══ INFORMATION GIVEN ══
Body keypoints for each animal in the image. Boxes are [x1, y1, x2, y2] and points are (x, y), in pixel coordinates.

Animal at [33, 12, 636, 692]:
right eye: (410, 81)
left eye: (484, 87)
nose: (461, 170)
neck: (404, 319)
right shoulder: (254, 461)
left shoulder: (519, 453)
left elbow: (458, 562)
═══
══ INFORMATION GIVEN ══
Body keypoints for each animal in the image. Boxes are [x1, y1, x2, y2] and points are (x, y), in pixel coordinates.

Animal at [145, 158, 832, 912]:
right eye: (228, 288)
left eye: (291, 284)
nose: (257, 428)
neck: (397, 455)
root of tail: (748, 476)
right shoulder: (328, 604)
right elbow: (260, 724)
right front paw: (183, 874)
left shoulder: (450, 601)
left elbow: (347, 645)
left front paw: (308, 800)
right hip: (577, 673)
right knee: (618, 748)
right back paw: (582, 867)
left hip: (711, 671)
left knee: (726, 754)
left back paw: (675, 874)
═══
══ INFORMATION GIVEN ══
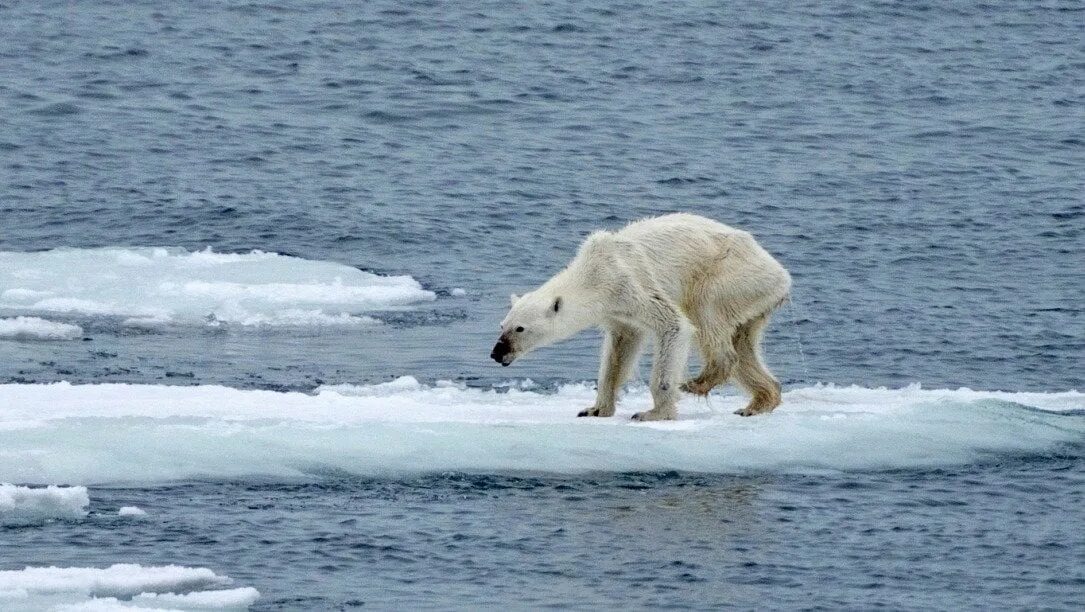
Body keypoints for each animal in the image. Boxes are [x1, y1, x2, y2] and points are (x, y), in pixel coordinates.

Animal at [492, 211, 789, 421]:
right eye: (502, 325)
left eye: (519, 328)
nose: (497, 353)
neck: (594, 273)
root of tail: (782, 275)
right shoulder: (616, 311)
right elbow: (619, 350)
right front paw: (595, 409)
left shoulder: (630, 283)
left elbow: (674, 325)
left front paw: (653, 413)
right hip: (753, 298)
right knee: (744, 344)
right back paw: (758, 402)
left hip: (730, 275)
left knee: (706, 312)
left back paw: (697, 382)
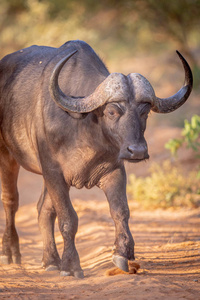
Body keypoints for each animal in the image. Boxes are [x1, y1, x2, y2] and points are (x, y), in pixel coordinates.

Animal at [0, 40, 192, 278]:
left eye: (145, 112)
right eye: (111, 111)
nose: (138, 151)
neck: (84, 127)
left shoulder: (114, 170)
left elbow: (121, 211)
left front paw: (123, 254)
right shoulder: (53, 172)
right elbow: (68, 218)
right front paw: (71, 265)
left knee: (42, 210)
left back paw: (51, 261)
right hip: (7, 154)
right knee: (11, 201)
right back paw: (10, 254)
═══
Copy whichever lines of the records above contain the word "knee".

right knee: (618, 748)
left knee: (726, 754)
right knee: (744, 344)
left knee: (706, 312)
left knee: (42, 210)
right knee: (11, 201)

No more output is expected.